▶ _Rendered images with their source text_
▶
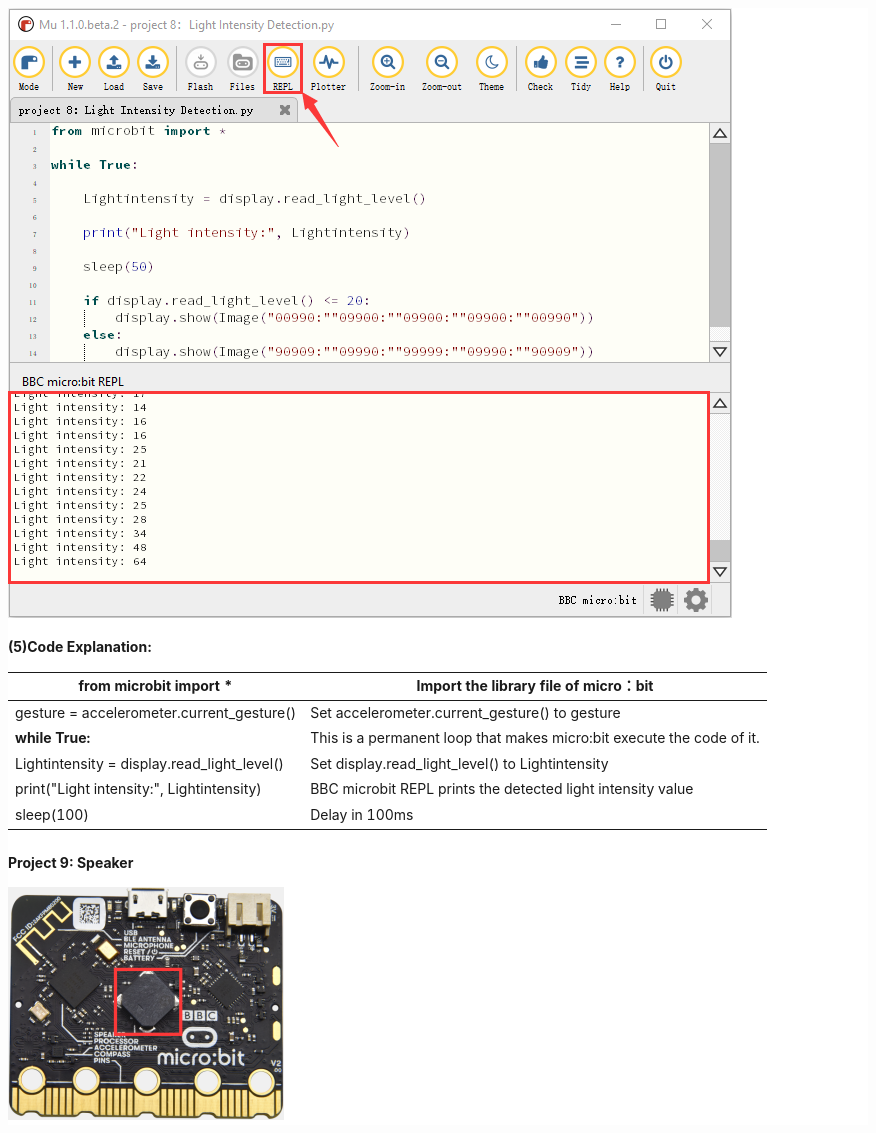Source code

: ![](media/bfc3448e30f3f594602f837d06e70085.png)

**(5)Code Explanation:**

| **from** microbit **import** \*             | Import the library file of micro：bit                                 |
|---------------------------------------------|-----------------------------------------------------------------------|
| gesture = accelerometer.current_gesture()   | Set accelerometer.current_gesture() to gesture                        |
| **while True:**                             | This is a permanent loop that makes micro:bit execute the code of it. |
| Lightintensity = display.read_light_level() | Set display.read_light_level() to Lightintensity                      |
| print("Light intensity:", Lightintensity)   | BBC microbit REPL prints the detected light intensity value           |
| sleep(100)                                  | Delay in 100ms                                                        |

### 

**Project 9: Speaker**

![](media/ac515b9ae8891dc32f368a29f194a2fb.png)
◀
▶ _REQUIREMENT_
Write out the lines above word for word, including every one of them. Omit the pictures from your answer.

▶ _RESPONSE TO THE TASK_
Source code

: ![](media/bfc3448e30f3f594602f837d06e70085.png)

**(5)Code Explanation:**

| **from** microbit **import** \*             | Import the library file of micro：bit                                 |
|---------------------------------------------|-----------------------------------------------------------------------|
| gesture = accelerometer.current_gesture()   | Set accelerometer.current_gesture() to gesture                        |
| **while True:**                             | This is a permanent loop that makes micro:bit execute the code of it. |
| Lightintensity = display.read_light_level() | Set display.read_light_level() to Lightintensity                      |
| print("Light intensity:", Lightintensity)   | BBC microbit REPL prints the detected light intensity value           |
| sleep(100)                                  | Delay in 100ms                                                        |

### 

**Project 9: Speaker**

![](media/ac515b9ae8891dc32f368a29f194a2fb.png)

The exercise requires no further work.